Выбранный отрывок:

━━━━

Камера Гесса. После повтора тестирования мы вели непринужденную беседу о его «концентрации» — термин, по нашему молчаливому согласию, служивший для обозначения его психического состояния и памяти. Гесс упомянул, что иногда его посещают сны на тематику его юности, проведенной в Египте, но каких-либо деталей припомнить не мог. Единственное, что он помнил, что в снах нашлось место и его родителям.
— Вероятно, все дело в возрасте, — заметил Гесс.
— Как здесь с вами обращаются? — поинтересовался я.
— О, иногда кое-что действует мне на нервы, но я постепенно привыкаю.
По виду Гесса я мог понять, что он настроен на общение, и мы поговорили о его перелете в Англию. Он отрицал, что отправился туда с целью добиться аудиенции у английского короля или же таким способом вызвать его в Германию. По словам Гесса, он лишь желал встречи с герцогом Гамильтоном в надежде, что тот передаст королю его предложения. Гесс признался, что пытался покончить жизнь самоубийством, не отрицал и то, что ему не давали покоя подозрения в том, что его могут отравить.

━━━━

(Собранные данные)
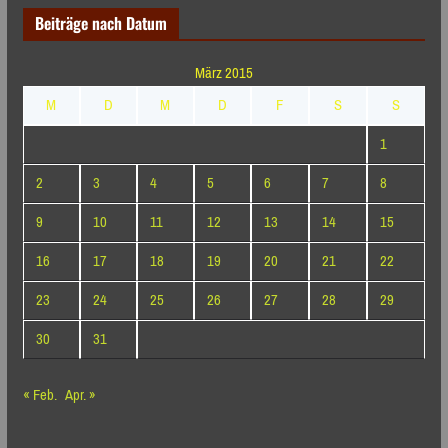
Beiträge nach Datum
März 2015
M
D
M
D
F
S
S
1
2
3
4
5
6
7
8
9
10
11
12
13
14
15
16
17
18
19
20
21
22
23
24
25
26
27
28
29
30
31
« Feb.
Apr. »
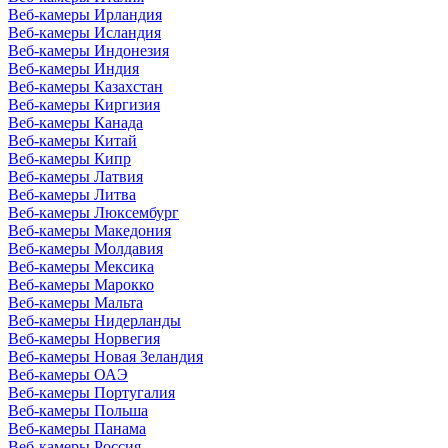
Веб-камеры Ирландия
Веб-камеры Исландия
Веб-камеры Индонезия
Веб-камеры Индия
Веб-камеры Казахстан
Веб-камеры Киргизия
Веб-камеры Канада
Веб-камеры Китай
Веб-камеры Кипр
Веб-камеры Латвия
Веб-камеры Литва
Веб-камеры Люксембург
Веб-камеры Македония
Веб-камеры Молдавия
Веб-камеры Мексика
Веб-камеры Марокко
Веб-камеры Мальта
Веб-камеры Нидерланды
Веб-камеры Норвегия
Веб-камеры Новая Зеландия
Веб-камеры ОАЭ
Веб-камеры Португалия
Веб-камеры Польша
Веб-камеры Панама
Веб-камеры Россия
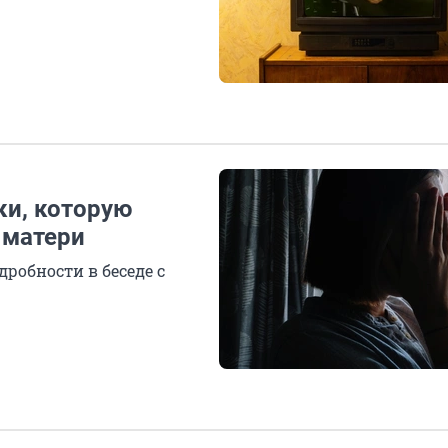
ки, которую
 матери
робности в беседе с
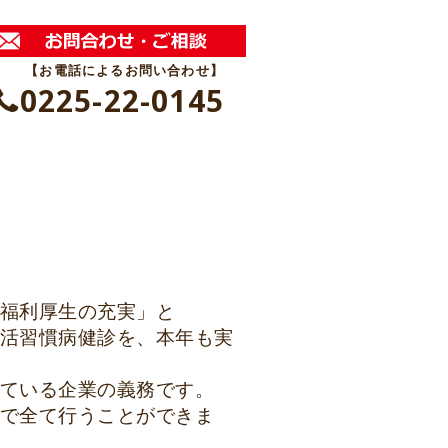
【お電話によるお問い合わせ】
0225-22-0145
福利厚生の充実」と
活習慣病健診を、本年も実
ている企業の義務です。
で全て行うことができま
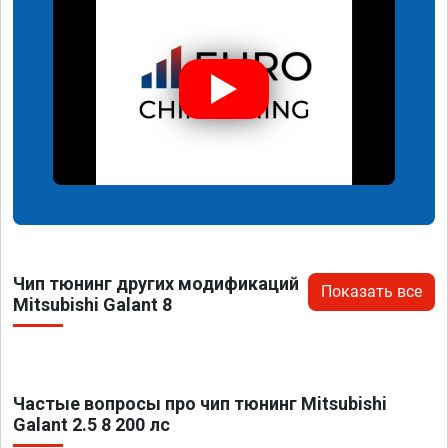
Чип тюнинг других модификаций
Показать все
Mitsubishi Galant 8
Частые вопросы про чип тюнинг Mitsubishi
Galant 2.5 8 200 лс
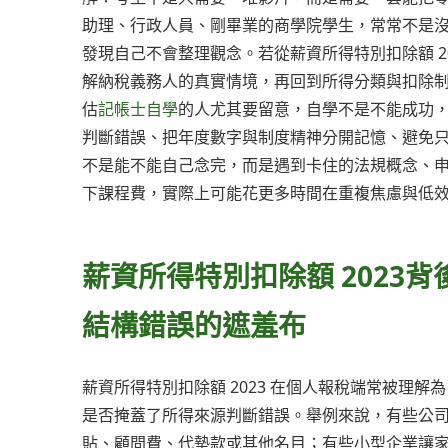
助理、行政人員、剛畢業的商學院學生，常常不是
發現自己不會整理觀念。若從薪資所得特別扣除額 2
解納稅義務人的真實情境，再回到所得分類與扣除
估
記帳士自學
的人尤其要留意，自學不是不能成功
判斷錯誤、把年度數字與制度精神分開記憶、避免
不是能不能自己念完，而是遇到卡住的法規概念、
下課程費，實際上可能花更多時間在重複焦慮與低
薪資所得特別扣除額 2023
結構錯誤的遮羞布
薪資所得特別扣除額 2023 在個人報稅端常被理
是否掩蓋了所得來源判斷錯誤。舉例來說，有些公
貼、顧問費、代墊款或其他名目；有些小型企業讓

━━━━

Задания для выполнения:
A: Где, согласно отрывку, прошла юность Гесса?
B: Приведите часть отрывка, которая начинается словами «По виду Гесса» и заканчивается словами «его могут отравить.», подставив «графом» вместо «герцогом».

Ответы:
A: В Египте.

B:
По виду Гесса я мог понять, что он настроен на общение, и мы поговорили о его перелете в Англию. Он отрицал, что отправился туда с целью добиться аудиенции у английского короля или же таким способом вызвать его в Германию. По словам Гесса, он лишь желал встречи с графом Гамильтоном в надежде, что тот передаст королю его предложения. Гесс признался, что пытался покончить жизнь самоубийством, не отрицал и то, что ему не давали покоя подозрения в том, что его могут отравить.